Dataset entries:
+---+
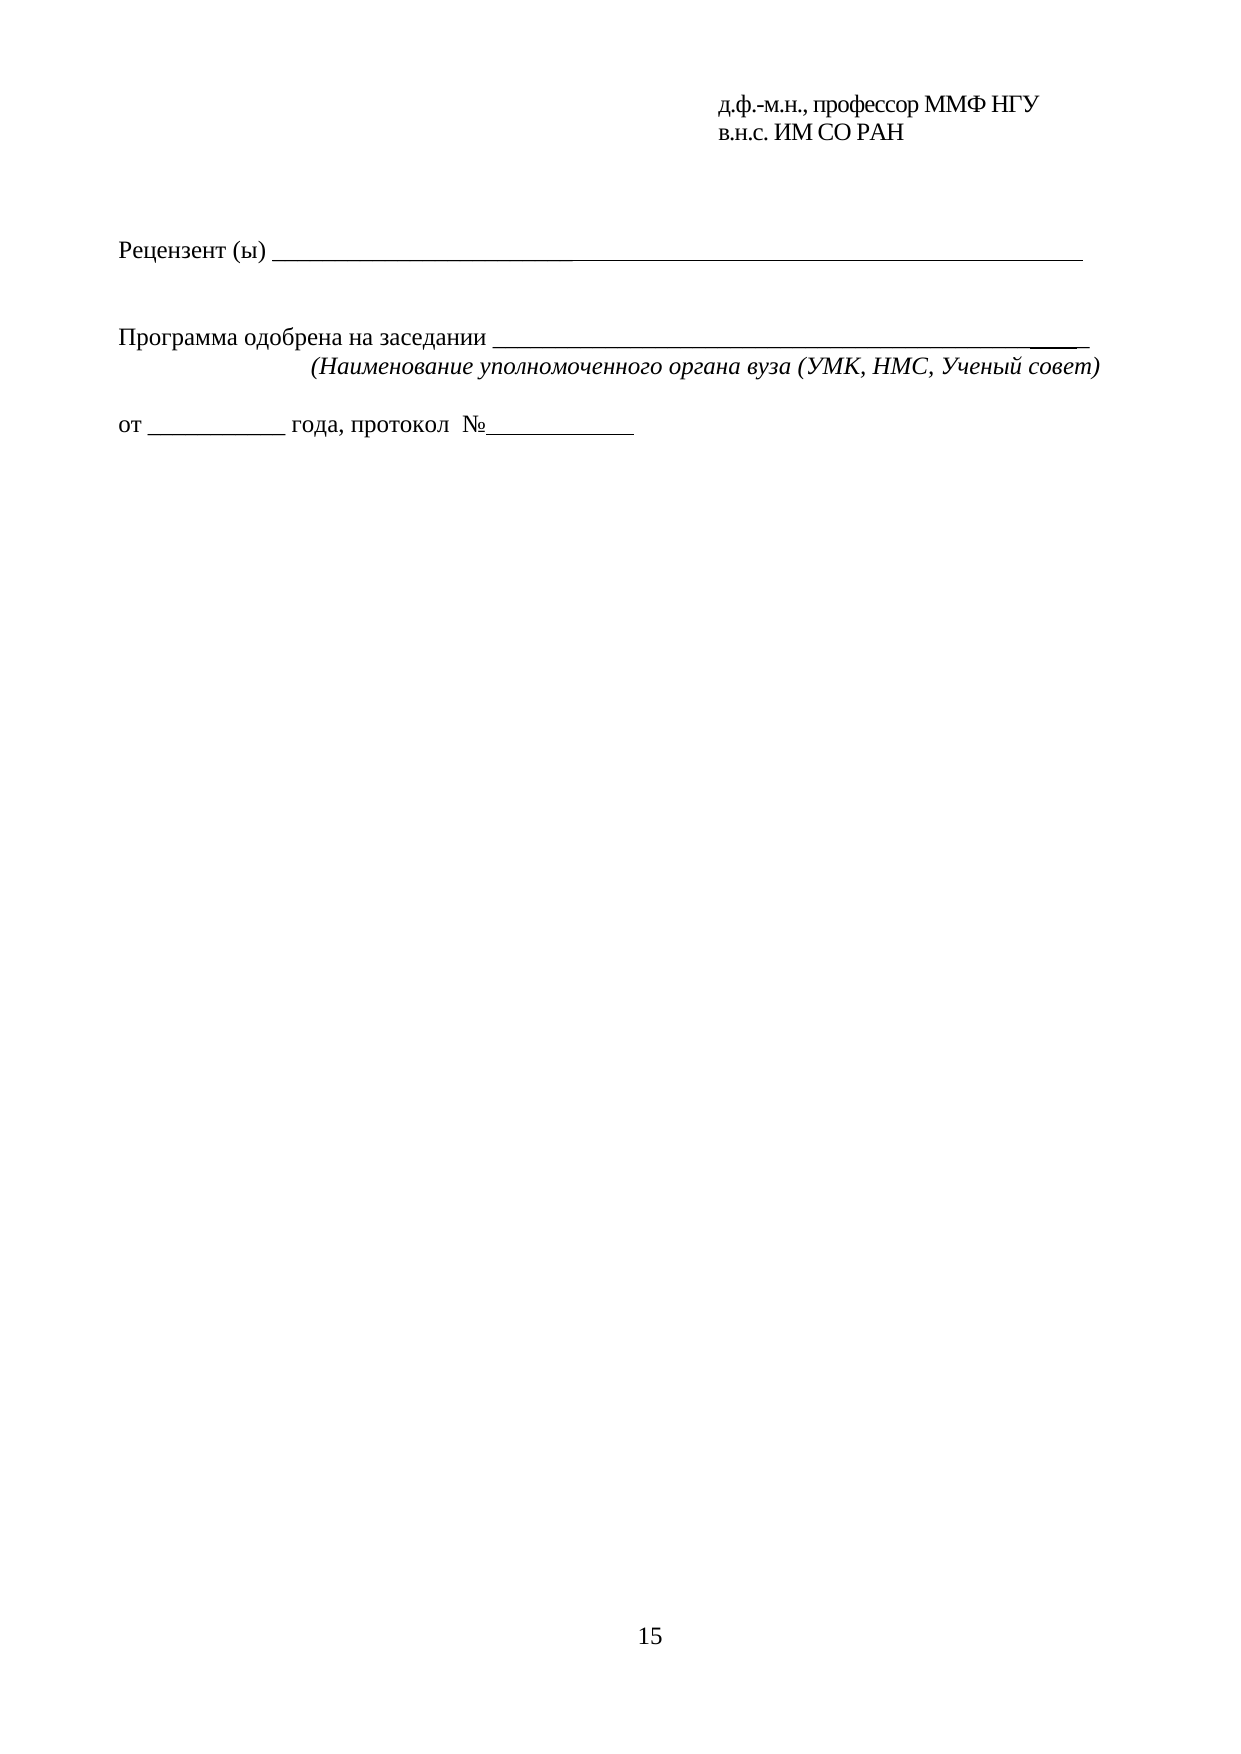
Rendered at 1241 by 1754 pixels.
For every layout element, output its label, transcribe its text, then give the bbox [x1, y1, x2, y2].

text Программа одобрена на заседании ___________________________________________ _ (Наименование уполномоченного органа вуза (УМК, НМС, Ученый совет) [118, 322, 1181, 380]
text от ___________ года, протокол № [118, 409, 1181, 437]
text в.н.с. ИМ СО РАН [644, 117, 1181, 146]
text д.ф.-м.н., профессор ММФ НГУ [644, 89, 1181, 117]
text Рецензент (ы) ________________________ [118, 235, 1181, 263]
+---+
Produce a verbatim copy of the lines from the one holding "For every layout" to the final line of the data, and nothing more.

◆ **COMPLETED TASK**:
For every layout element, output its label, transcribe its text, then give the bbox [x1, y1, x2, y2].

text Программа одобрена на заседании ___________________________________________ _ (Наименование уполномоченного органа вуза (УМК, НМС, Ученый совет) [118, 322, 1181, 380]
text от ___________ года, протокол № [118, 409, 1181, 437]
text в.н.с. ИМ СО РАН [644, 117, 1181, 146]
text д.ф.-м.н., профессор ММФ НГУ [644, 89, 1181, 117]
text Рецензент (ы) ________________________ [118, 235, 1181, 263]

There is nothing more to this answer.